■ Work order
Find and copy the lines in the records beneath this task that contain the word "network".

========

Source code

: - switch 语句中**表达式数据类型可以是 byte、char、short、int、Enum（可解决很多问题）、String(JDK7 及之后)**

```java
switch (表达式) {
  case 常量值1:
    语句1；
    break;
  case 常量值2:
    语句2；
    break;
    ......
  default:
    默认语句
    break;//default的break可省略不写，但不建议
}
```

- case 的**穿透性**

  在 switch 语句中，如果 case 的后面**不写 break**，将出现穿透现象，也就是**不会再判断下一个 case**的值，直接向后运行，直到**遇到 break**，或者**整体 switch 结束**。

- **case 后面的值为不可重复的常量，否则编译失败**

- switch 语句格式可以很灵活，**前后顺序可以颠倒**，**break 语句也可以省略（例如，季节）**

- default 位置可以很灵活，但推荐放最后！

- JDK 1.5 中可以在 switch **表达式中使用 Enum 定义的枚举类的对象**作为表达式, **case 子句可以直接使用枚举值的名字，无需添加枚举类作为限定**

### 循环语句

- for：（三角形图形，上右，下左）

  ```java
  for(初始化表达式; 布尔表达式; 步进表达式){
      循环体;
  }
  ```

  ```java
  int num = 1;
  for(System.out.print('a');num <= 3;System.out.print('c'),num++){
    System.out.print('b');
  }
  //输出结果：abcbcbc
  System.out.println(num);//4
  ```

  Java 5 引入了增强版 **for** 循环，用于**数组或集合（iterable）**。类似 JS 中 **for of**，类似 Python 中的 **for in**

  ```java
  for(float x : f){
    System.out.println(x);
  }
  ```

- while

========

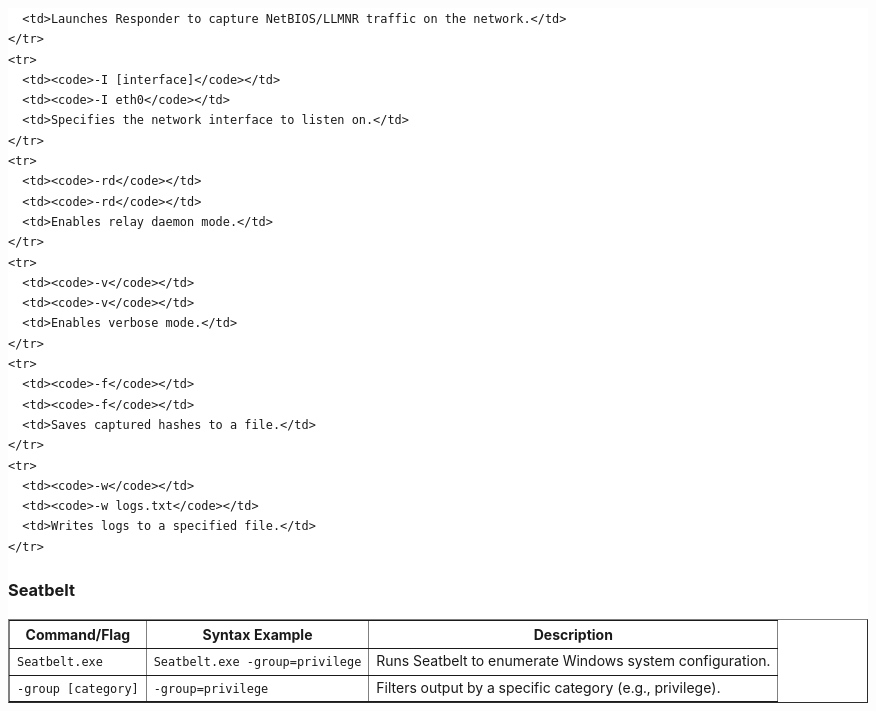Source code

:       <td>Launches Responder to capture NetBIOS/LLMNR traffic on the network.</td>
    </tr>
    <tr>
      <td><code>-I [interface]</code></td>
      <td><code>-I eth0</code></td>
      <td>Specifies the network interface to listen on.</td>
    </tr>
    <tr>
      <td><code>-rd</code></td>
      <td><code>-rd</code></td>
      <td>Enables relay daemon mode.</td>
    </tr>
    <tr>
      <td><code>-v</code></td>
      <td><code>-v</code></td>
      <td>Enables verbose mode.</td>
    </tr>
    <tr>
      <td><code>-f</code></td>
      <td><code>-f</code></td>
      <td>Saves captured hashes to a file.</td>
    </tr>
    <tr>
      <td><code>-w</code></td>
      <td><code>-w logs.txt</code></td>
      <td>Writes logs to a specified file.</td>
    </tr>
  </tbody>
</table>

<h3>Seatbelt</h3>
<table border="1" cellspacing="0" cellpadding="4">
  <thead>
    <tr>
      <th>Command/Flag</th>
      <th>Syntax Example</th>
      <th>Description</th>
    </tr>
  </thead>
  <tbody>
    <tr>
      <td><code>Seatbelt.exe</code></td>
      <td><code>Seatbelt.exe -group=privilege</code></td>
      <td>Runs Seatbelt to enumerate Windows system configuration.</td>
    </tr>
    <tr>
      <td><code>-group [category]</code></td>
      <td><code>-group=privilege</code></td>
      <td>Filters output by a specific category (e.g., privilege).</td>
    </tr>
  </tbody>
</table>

========

■ Task solution
:       <td>Launches Responder to capture NetBIOS/LLMNR traffic on the network.</td>
      <td>Specifies the network interface to listen on.</td>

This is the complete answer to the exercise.